Plus tard, lorsqu'il quitte ses parents adoptifs et croise le chemin de son père, c'est encore une dilatation –la colère– qui a raison de celui-ci sur le chemin étroit. Le schème sexuel se répète, la colère d'Oedipe ayant valeur de tumescence, et la mort de Laïos celle de détumescence. Qui plus est, le "viol" à main armée se déroule à la jonction des routes, en un lieu caractérisé par l'étroitesse. Ici encore la métaphore sexuelle est filée. L'enfant-phallus a eu raison de l'impuissance de son père.

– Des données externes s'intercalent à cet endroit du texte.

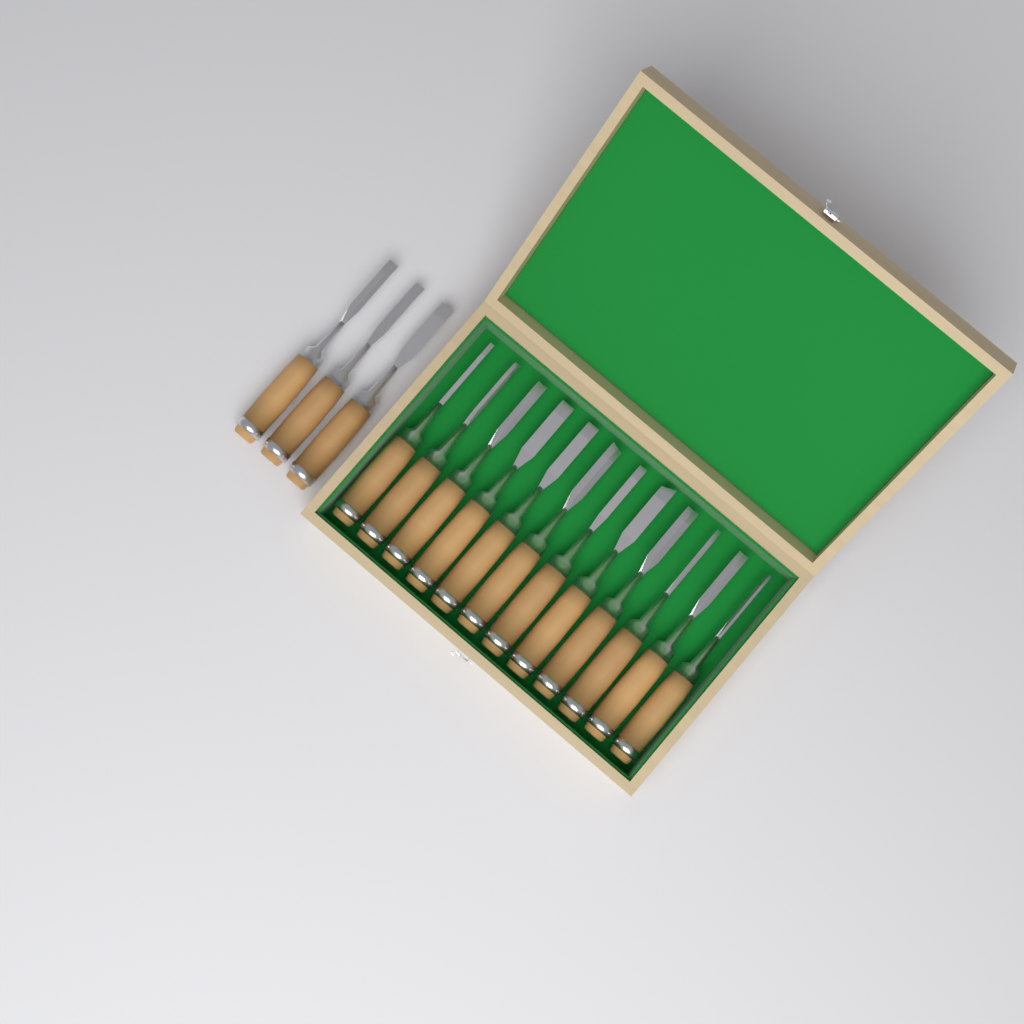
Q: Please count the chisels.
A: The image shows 15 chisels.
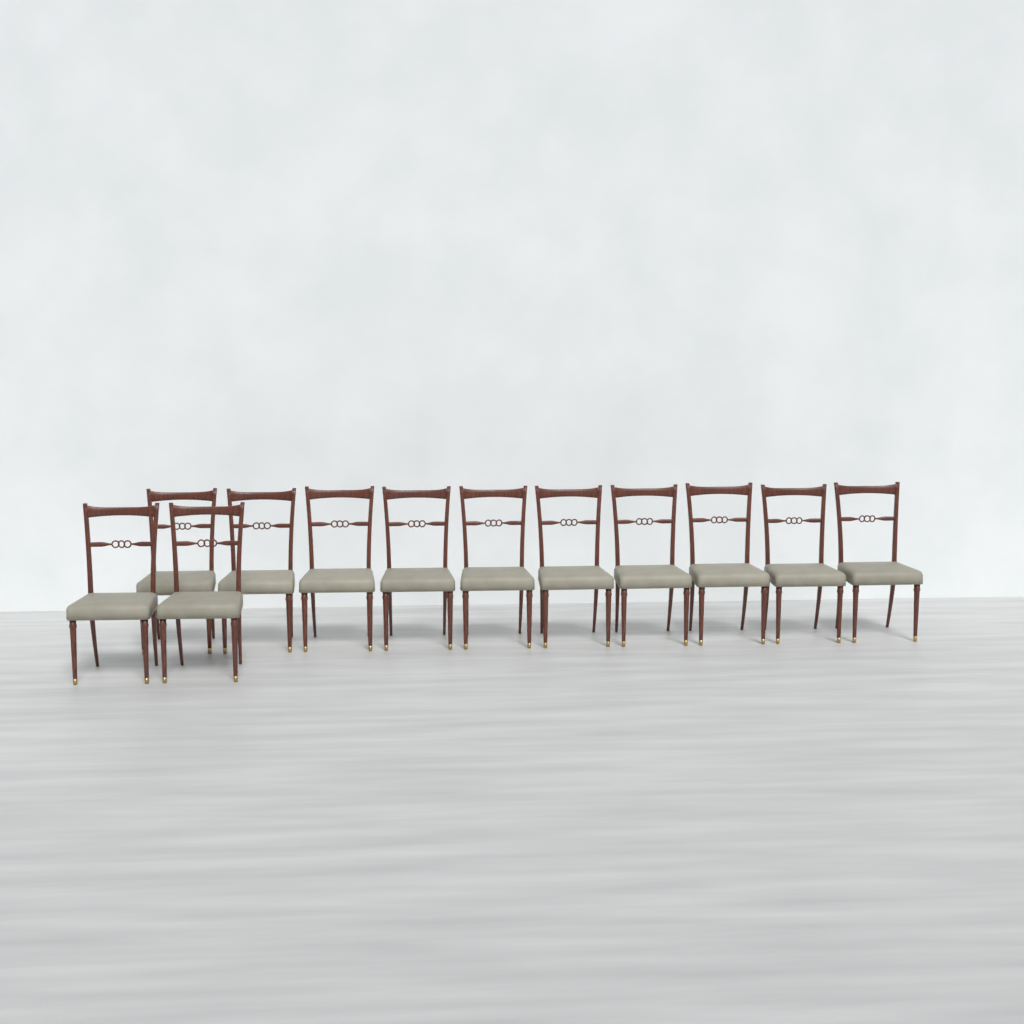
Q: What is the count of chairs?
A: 12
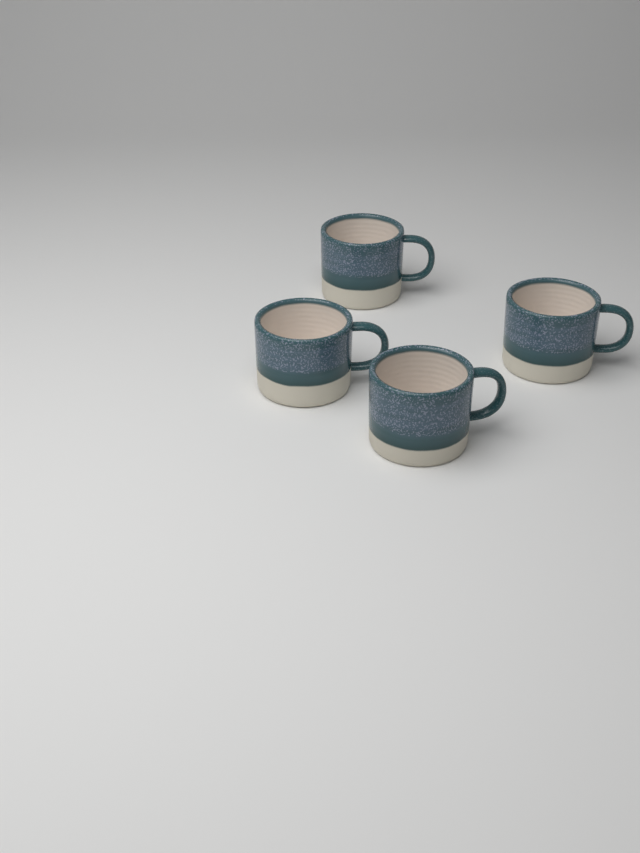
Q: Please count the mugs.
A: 4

La deuxième rencontre importante d'Oedipe est celle avec la Sphinge. Elle se déroule de manière toute identique à la première. Etranglement et dilatation sont, comme il se doit, de la partie. La sphinge étrangleuse "a-sphix-ie" les malheureux qui restent bouche bée devant son énigme, et son énigme "entremêlée" (poikilos) est, à bien des égards, comparable à un lien, à une corde paralysant le mouvement et étranglant celui qui ne connaît pas la réponse. Mais une fois de plus, Oedipe enfle, trouve la réponse à l'énigme "tort-tueuse", ce qui entraîne la mort de la Sphinge. Oedipe a eu raison de l'hymen métaphorique de la "vierge ailée", autrement dit de son énigme. Dans cet épisode, l'action constrictive de la Sphinge et de l'énigme et celle, dilatatrice d'Oedipe, sont encore évidentes.

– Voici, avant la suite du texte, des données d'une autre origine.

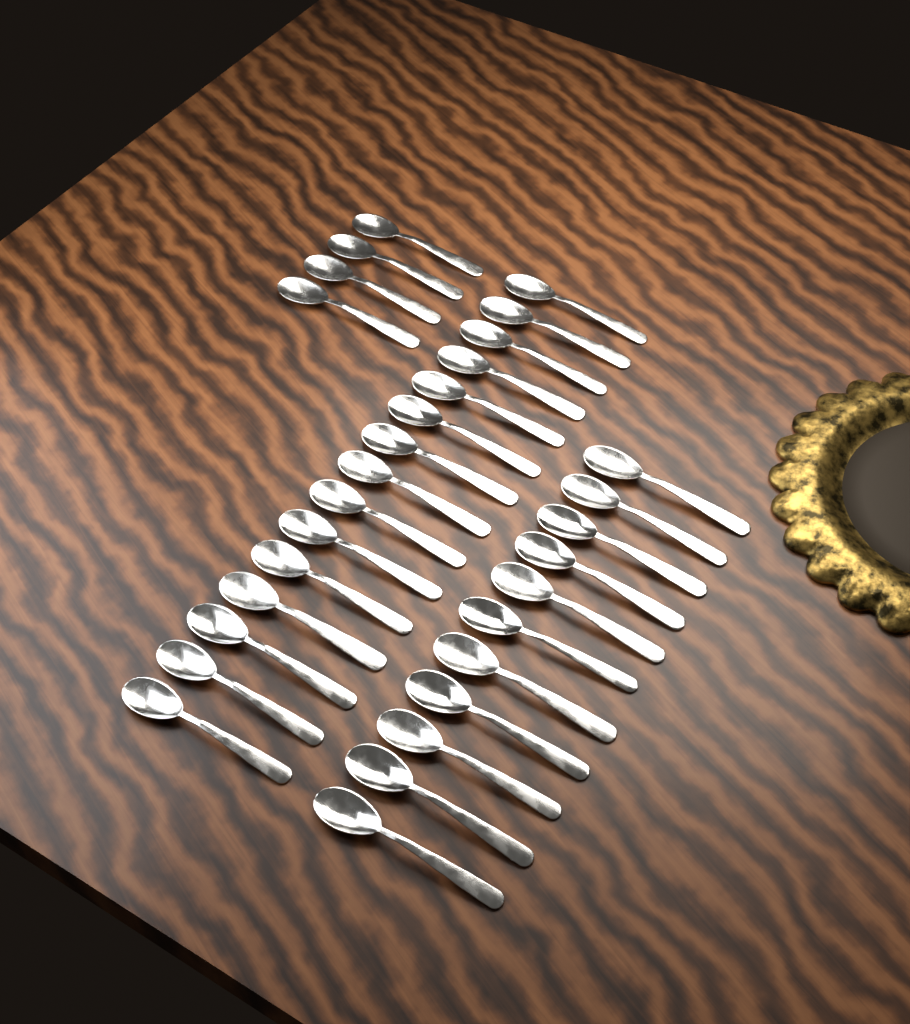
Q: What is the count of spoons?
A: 30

Le mariage d'Oedipe et sa relation "inceste-tueuse" avec Jocaste sont également régit par le principe de contraction-dilatation. Car après avoir sauvé Thèbes de l'action stérilisante de la Sphinge, Oedipe donne quatre enfants à Jocaste. Il rétablit de la sorte la fertilité naturelle qu'attend son peuple de celui qui est censé le représenter devant les dieux. Malheureusement, les éructations et les éjaculations du souverain déplaisent à ceux-ci, qui font apparaître, une nouvelle fois, un symptôme stérilisant, le fléau de la Peste, pour signifier aux Thébains qu'il y a péril en la demeure. Après maintes péripéties, Oedipe se révèle être l'assassin de Laïos et l'amant de sa mère, et par conséquent "souillure indicible" aux yeux de la population. C'est alors que Jocaste se pend, confirmant une fois encore le schème strangulatoire à l'oeuvre dans le mythe d'Oedipe. Petit détail qui a sont intérêt, au moment ou Jocaste comprend le scandale de sa relation à son fils, elle le traite de "malheureux". Or ce mot, en grec, se dit dusténos, et est composé du préfixe dus- signifiant difficulté, peine et du mot sténos qui veut dire étranglement, contraction, resserrement (qu'on retrouve dans le français sténose). Oedipe peut alors être entendu comme "celui qui a de la peine à rétrécir", ce qui pourrait facilement être pris pour une allusion à peine déguisée au priapisme. Cette hypothèse s'inscrirait de manière parfaitement cohérente dans le mythe d'Oedipe dont le destin -et celui de sa triste descendance- fut conditionné par la faute de Laïos (viol de Chrysippe) et la malédiction proférée par Pélops à son encontre.

Si nous avons tant souligné la nature fondamentalement phallique du personnage et du mythe d'Oedipe, c'est que nous sommes persuadés que les "mystères" de la génération et de la fertilité constituaient une source d'étonnement et d'émerveillement pour les Grecs de l'Antiquité. Cela ne veut pas dire que l'histoire du tyran-sauveur devenu bouc émissaire se résume à cette lecture, loin s'en faut. Reste que notre analyse a permis de dégager des thématiques méconnues ou ignorées, et que celles-ci sont structurellement cohérentes avec une lecture "physiologique" du mythe d'Oedipe reposant sur les mécanismes de l'érection.